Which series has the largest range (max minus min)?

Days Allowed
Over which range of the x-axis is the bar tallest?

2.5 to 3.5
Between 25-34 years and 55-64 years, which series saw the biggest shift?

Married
==
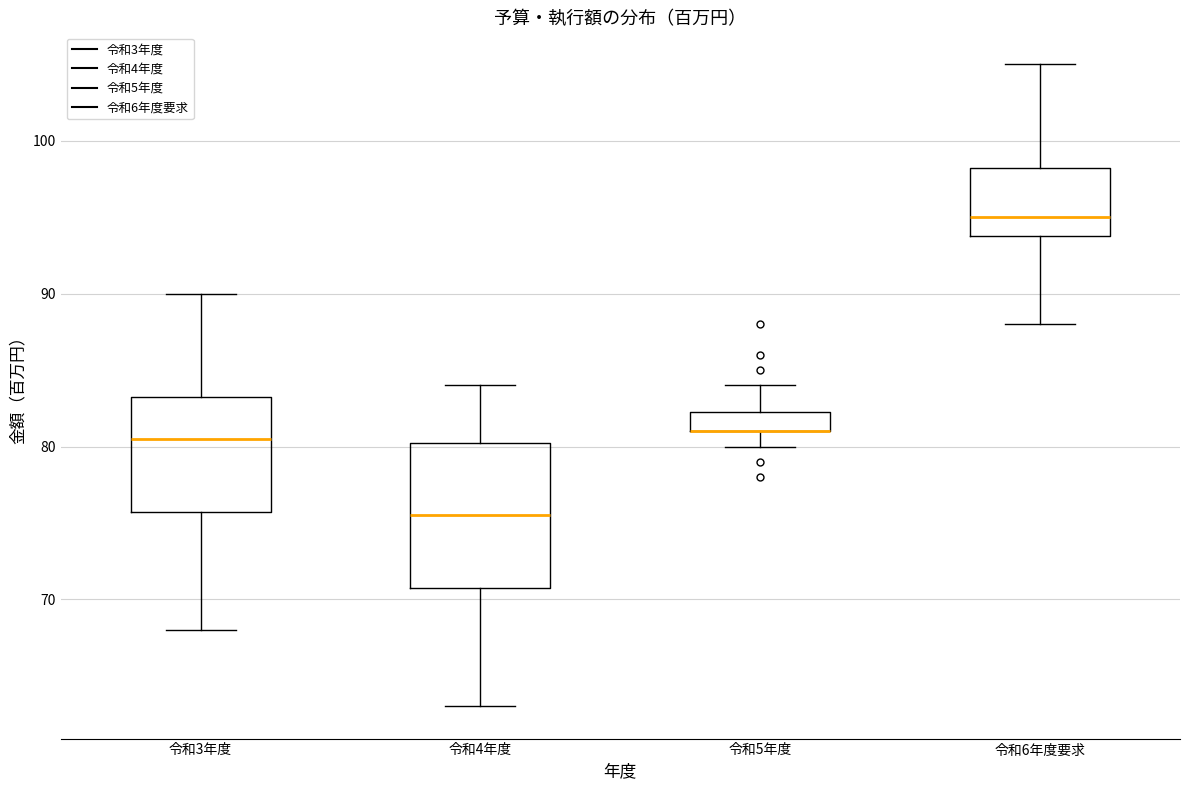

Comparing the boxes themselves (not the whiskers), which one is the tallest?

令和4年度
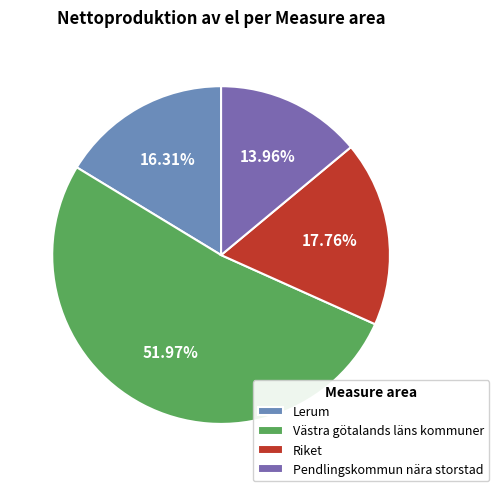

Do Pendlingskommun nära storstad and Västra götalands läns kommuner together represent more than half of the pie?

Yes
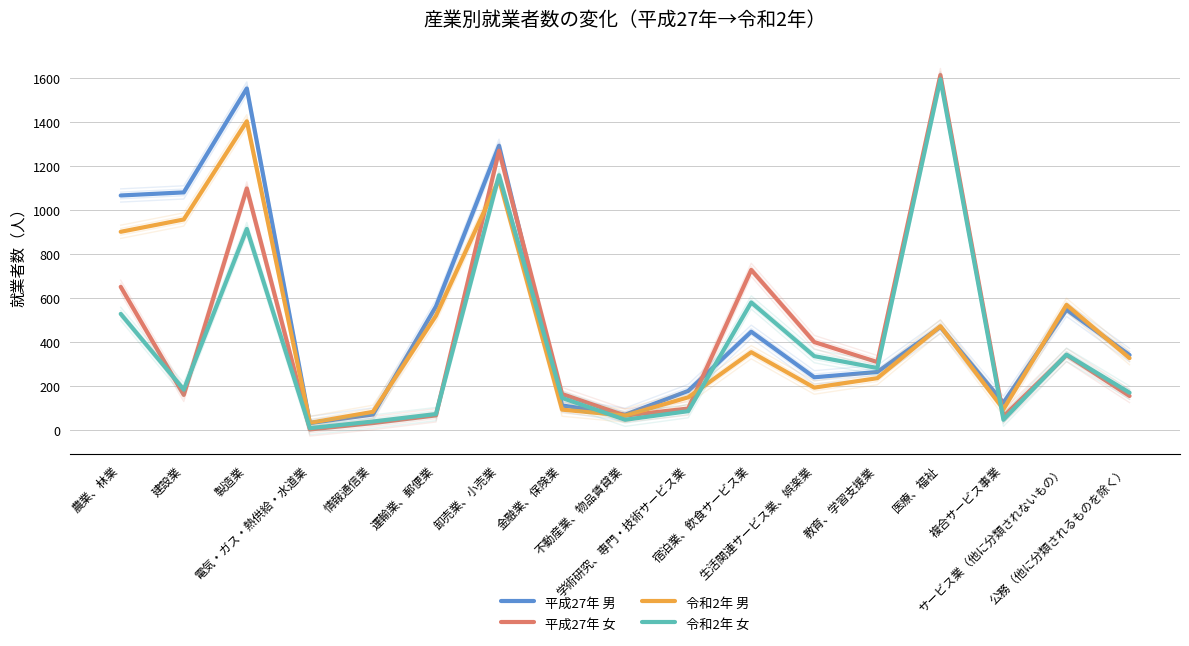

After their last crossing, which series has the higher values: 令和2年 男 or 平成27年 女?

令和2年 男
* * *
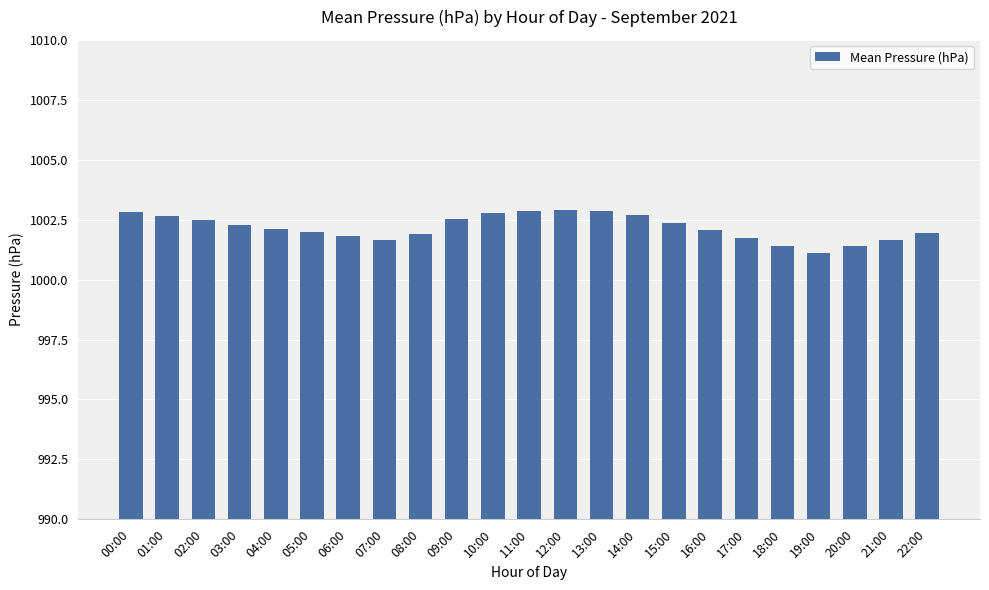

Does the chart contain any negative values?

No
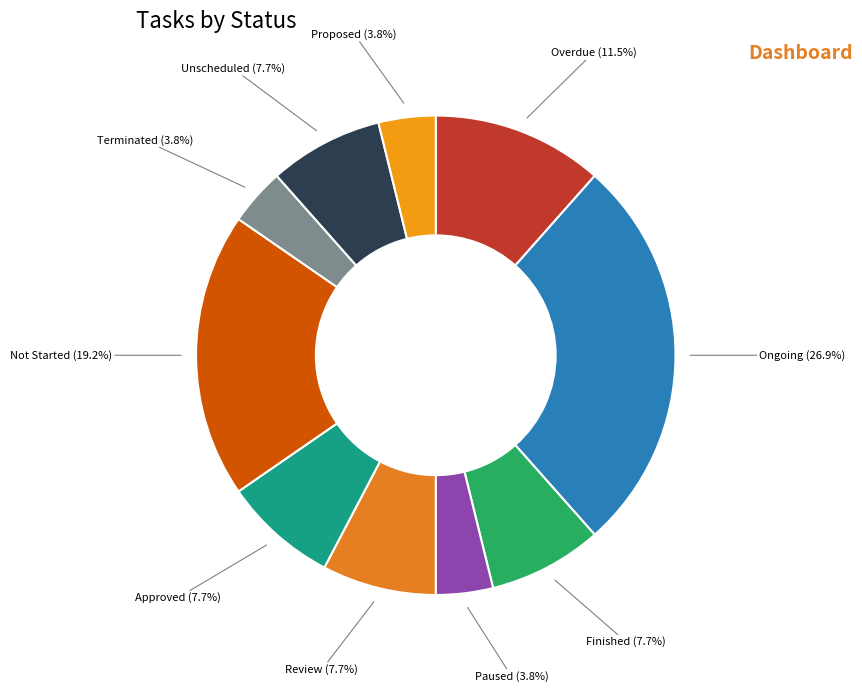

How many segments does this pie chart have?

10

* WHAT TO WORK ON *
Repeat the part of the entries above that opens with the line containing "Days Allowed" and closes with the line containing "Between 25-34 years", including both of those lines.

* RESULT FOR THIS TASK *
Days Allowed
Over which range of the x-axis is the bar tallest?

2.5 to 3.5
Between 25-34 years and 55-64 years, which series saw the biggest shift?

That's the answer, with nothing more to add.